■ Provided records:

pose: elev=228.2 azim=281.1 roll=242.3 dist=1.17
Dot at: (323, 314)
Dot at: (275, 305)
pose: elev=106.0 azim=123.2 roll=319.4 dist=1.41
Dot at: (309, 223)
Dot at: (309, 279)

...

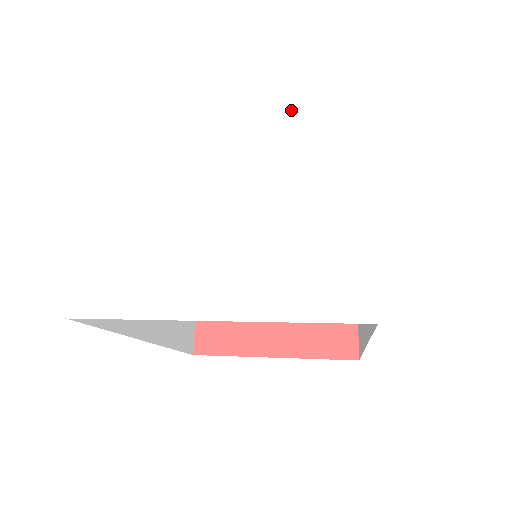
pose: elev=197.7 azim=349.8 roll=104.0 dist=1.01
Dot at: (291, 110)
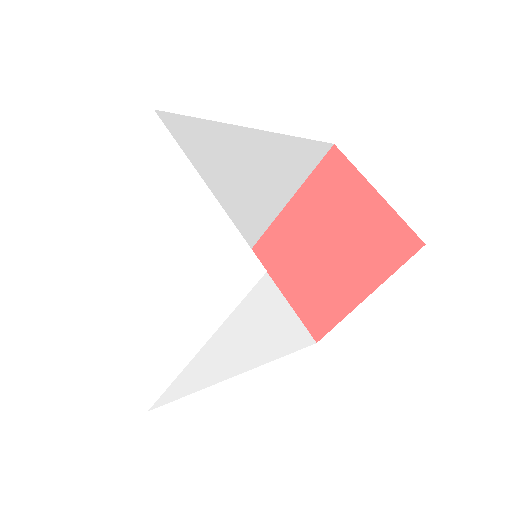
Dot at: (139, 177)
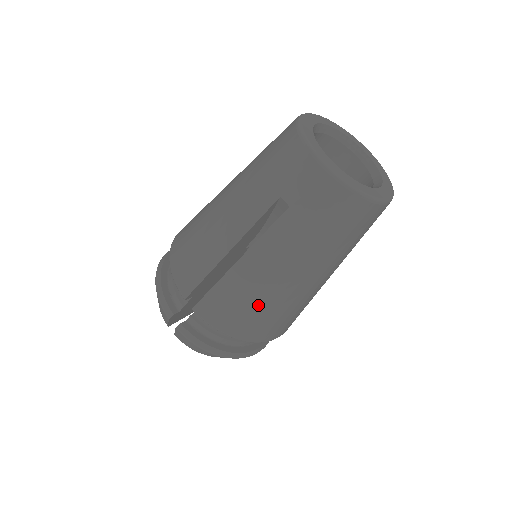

■ Task to carry out: Recast the listing, from the line containing "pose: elev=228.2 azim=281.1" up to and including the line containing "Dot at: (275, 305)", as a Markdown table with the columns Row and Line. Number each line and leave out any blank lines.

■ Result:
| Row | Line |
|---|---|
| 1 | pose: elev=228.2 azim=281.1 roll=242.3 dist=1.17 |
| 2 | Dot at: (323, 314) |
| 3 | Dot at: (275, 305) |